Spacing, the strategy which consists of spreading your learning over a period of time, has consistently been found to be an effective learning technique. Similarly, interleaving, which involves mixing up topics when studying, is another effective learning strategy.
These two learning techniques have often been confused as the same strategy, but although interleaving involves spacing, not all spacing is interleaving. There are many important difference between the two – and a new one was recently found.
In a recent review, researchers found there was a link between spacing and Cognitive Load Theory, which focuses on how to present information to learners, but that interleaving was caused by a separate mechanism.
Let’s take a closer look at what these principles are and what the research shows…
What is Cognitive Load Theory?
Cognitive Load Theory emphasises the fact that our working memory has a limited capacity. When students are presented with too much new information at one time, it can lead to cognitive overload. This overload hinders the learning process, as the information is less likely to be transferred to students’ long-term memory.
Applying Cognitive Load Theory to the classroom can help reduce the likelihood of a cognitive overload. This allows students to benefit more from the lesson, as they are given a more focused approach to learning.
What is Spacing?
Spacing is a learning technique whereby students spread out their learning, rather than cram it all in one go. Research has constantly shown the benefits of studying little and often, with one study finding that those who spaced out their learning scored higher on average (74%) compared to those who crammed their revision (49%).

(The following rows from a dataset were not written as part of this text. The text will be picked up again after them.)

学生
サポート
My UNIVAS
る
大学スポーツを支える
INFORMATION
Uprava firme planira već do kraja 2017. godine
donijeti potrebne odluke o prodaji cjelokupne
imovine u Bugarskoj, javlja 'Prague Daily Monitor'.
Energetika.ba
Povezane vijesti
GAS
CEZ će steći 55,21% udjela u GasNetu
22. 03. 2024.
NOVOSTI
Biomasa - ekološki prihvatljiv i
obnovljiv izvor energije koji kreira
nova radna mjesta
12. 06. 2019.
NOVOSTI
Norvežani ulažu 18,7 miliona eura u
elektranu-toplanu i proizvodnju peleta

Some researchers suggest that spacing is effective because the rest-from-deliberate-learning allows students to almost forget the information. Therefore, when it comes to revisiting it, students require a more focused and effortful approach. However, other research suggests that the reason behind this is to do with our cognitive effort being replenished during this rest. In reality, there is truth in both explanations.

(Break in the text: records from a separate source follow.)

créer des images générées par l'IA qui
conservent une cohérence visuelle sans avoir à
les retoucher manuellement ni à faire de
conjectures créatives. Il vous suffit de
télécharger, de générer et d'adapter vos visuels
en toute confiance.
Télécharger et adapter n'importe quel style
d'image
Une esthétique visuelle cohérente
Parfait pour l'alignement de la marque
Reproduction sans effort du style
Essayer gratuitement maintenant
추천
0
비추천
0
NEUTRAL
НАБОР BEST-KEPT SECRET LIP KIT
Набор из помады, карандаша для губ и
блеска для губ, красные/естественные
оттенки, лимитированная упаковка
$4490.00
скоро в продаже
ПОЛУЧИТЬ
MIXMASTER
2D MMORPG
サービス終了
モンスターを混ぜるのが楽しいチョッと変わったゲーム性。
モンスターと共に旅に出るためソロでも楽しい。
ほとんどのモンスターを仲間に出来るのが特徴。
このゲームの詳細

But what does it have to do with Cognitive Load Theory?
The link between spacing and Cognitive Load Theory
In this systematic review, researchers investigated whether spacing and interleaving have distinct causes by analysing over 100 studies.
The researchers found that spacing is a cognitive load effect and relies on the rest between learning.
When learning, the cognitive effort used for one task reduces the working memory resources available for the following task. This is called the “Depletion Effect” – however, having a period of rest from learning replenishes the resources available. Therefore, students benefit and process more information when spacing out their learning as these resources are restored, in comparison to cramming all the information at once.
This is also shown in another study, where students took a working memory capacity test after cramming or spacing out their learning. The researchers found that those who crammed their learning performed worse on their final test, and more importantly, had lower scores on their working memory capacity test compared to those who used spacing. This therefore emphasises the fact that spacing is an effective learning technique as it allows working memory resources to be recovered during these periods of rest.
The difference between spacing and interleaving
Another effective learning technique often misinterpreted as spacing is interleaving. This strategy involves mixing up topics within the same subject instead of fully covering one topic before moving onto the next.
Despite both techniques involving leaving a gap between each learning session on a given topic, they are distinctly different. Spacing involves a complete rest from learning, whereas interleaving requires students to simply switch from one topic to another.
But there’s more: in the above review, the researchers found that these two learning techniques are theoretically different. Interleaving is not a cognitive load effect but is explained by the discriminative-contrast hypotheses which suggests that students benefit from distinguishing between the two different topics. When interleaving, students are prompted to think about the differences and similarities between the topics, allowing them to engage more with it.
How should you know which technique to use?
Well, spacing is best used when students need a mental rest from learning. It could be used when learning a challenging topic. This will allow students’ cognitive load capacity to recover and help them process the information better. Using spacing is also beneficial for long-term memory, so it can be easily implemented into students’ study schedule.
Interleaving is best used when they have related topics to learn as it allows students to distinguish the similarities and differences between the two. Doing this helps them think harder about the topics and reflect more on which strategies they need to focus on.
Despite spacing and interleaving appearing similar at first, they are theoretically different. Spacing is a cognitive load effect, with the deliberate-periods-of-rest allowing students’ working memory resources to recover.
Interleaving, however, occurs when students are prompted to focus on the differences between two topics. It allows them to discriminate between the topics, engaging and reflecting more with the material. Knowing how and when to use these different techniques can help students benefit the most from them.